Action plan tries to minimize possible damage from state and federal funding shortfalls

Daily file photo by Drew Gerber

Sarah Flax, Evanston’s housing and grants administrator, works with the community housing issues. The city is asking for public feedback on their plan for federal funding use in 2017.

Nora Shelly, City Editor

The city has released its proposed 2017 Action Plan for housing funds, despite uncertainty surrounding funding and grant money.

The plan, released at the end of last week, includes the city’s goals for this year’s Community Development Block Grants, HOME Investment Partnership and Emergency Solutions Grant funding. The proposal is designed to provide affordable housing, create suitable living environments and expand economic opportunities, particularly for the city’s low-income residents.

Sarah Flax, the city’s CDBG grants administrator, said although the goals were the same, the circumstances surrounding funding has changed.

“We don’t tend to have dramatic changes (from year to year) because the goal is to develop your plan and implement it over a five-year period,” she said. “When there is so much uncertainty from other funding — the state is the biggest one — it puts such a strain on all of our non-profits…so you have an increasing need and decreasing resources.”

The budget crisis has hurt the agencies the city funds, Flax said.

“That’s our biggest challenge, just that nobody knows,” she said. “We can’t guarantee our federal funding; non-profits we’re working with have no idea what’s going to happen for state funding after the 31st.”

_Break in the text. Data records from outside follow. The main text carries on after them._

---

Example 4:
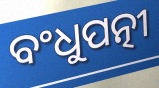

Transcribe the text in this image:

ବଂଧୁପତ୍ନୀ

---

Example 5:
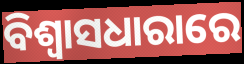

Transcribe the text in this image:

ବିଶ୍ଵାସଧାରାରେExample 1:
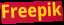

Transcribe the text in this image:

Freepik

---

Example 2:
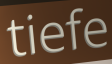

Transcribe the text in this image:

tiefe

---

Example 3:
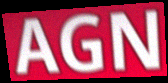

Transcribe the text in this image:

AGN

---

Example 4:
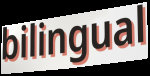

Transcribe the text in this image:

bilingual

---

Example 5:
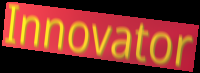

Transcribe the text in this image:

InnovatorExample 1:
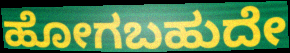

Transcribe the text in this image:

ಹೋಗಬಹುದೇ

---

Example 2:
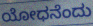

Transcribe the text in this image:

ಯೋಧನೆಂದು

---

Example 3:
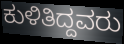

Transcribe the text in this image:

ಕುಳಿತಿದ್ದವರು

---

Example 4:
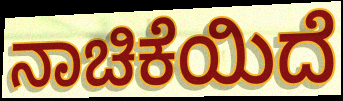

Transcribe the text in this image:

ನಾಚಿಕೆಯಿದೆ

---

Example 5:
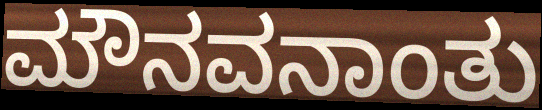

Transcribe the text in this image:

ಮೌನವನಾಂತು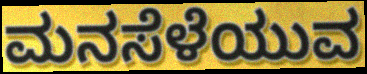
ಮನಸೆಳೆಯುವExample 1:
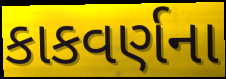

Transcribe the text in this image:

કાકવર્ણના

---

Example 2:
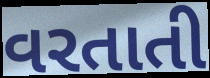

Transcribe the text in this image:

વરતાતી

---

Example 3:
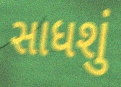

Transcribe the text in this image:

સાધશું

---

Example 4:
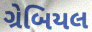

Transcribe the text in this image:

ગ્રેબિયલ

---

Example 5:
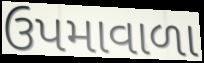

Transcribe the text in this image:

ઉપમાવાળા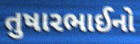
તુષારભાઈનો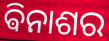
ଵିନାଶର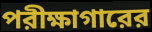
পরীক্ষাগারের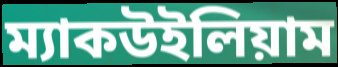
ম্যাকউইলিয়াম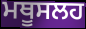
ਮਥੂਸਲਹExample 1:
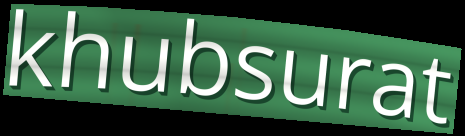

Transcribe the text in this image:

khubsurat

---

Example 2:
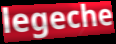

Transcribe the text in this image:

legeche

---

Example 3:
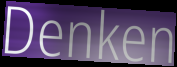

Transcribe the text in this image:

Denken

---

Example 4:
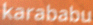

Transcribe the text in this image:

karababu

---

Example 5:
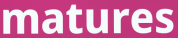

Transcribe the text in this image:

matures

According to the proposed plan, city staff put the objectives together using estimated amounts for all three funding sources, as the federal budget and related appropriations for 2017 are not expected to be approved before December of this year.

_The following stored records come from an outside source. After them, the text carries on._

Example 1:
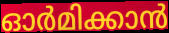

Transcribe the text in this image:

ഓർമിക്കാൻ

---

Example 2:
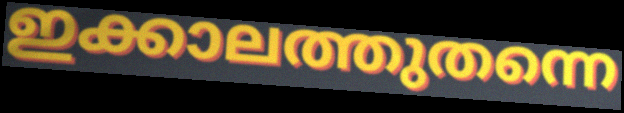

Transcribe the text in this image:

ഇക്കാലത്തുതന്നെ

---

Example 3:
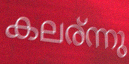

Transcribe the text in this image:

കലര്ന്നു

The action plan sets aside some money for alley paving projects. A city program currently allows residents who want their alleys paved to coordinate with their neighbors and city staff on the project. The city and the residents split the costs.

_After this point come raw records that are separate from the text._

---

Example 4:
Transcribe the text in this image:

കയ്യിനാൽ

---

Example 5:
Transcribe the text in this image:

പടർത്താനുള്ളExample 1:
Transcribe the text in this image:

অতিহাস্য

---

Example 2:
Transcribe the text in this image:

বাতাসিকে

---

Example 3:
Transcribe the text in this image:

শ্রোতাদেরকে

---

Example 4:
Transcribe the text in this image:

Alley paving can help make a neighborhood more suitable for living and can be looked at from an equity perspective, Flax said.

“Where you have lower income homeowners…for them to take on that…is an additional cost that they can’t necessarily afford,” she said. “It’s a public infrastructure that really benefits the neighborhood.”

The city may also use the funds in 2017 to help with repairs at some child care locations across the city, including the Rice Child and Family Center, the Infant Welfare Society of Evanston and the Reba Early Learning Center, Flax said.

The groups must primarily serve low-to-moderate income families to be eligible for the funding, Flax said.

Additionally, the city is pursuing affordable housing initiatives outside of CDBG funding in the 2017 proposed budget. Mark Muenzer, the city’s director of community development, said at Monday’s council meeting that affordable housing meant more than just creation of new units.

Under the proposed budget, city staff would try to develop short-term or emergency solutions for affordable housing, as well as long-term options for the city’s vulnerable population.

“It is oftentimes an interim type of accommodation that the city could be involved with,” he said.

The city is asking for public feedback on the Action Plan with a deadline of Nov. 15.